---------- Input for this task ----------
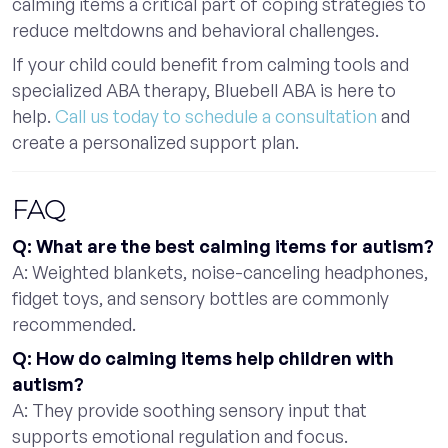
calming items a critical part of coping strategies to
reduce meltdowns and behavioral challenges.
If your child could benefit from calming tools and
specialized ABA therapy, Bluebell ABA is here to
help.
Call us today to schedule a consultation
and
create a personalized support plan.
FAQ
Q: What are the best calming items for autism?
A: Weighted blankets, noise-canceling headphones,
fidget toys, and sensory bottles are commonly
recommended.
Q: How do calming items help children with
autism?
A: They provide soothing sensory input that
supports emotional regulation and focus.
----------
---------- Input for this task ----------
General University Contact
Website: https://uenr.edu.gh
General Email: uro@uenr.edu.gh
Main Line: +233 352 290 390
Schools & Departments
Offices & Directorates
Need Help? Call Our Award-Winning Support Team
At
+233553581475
----------
Each line of the entries where the string "calming" occurs should be shown.

◆ **Worked solution**
calming items a critical part of coping strategies to
If your child could benefit from calming tools and
Q: What are the best calming items for autism?
Q: How do calming items help children with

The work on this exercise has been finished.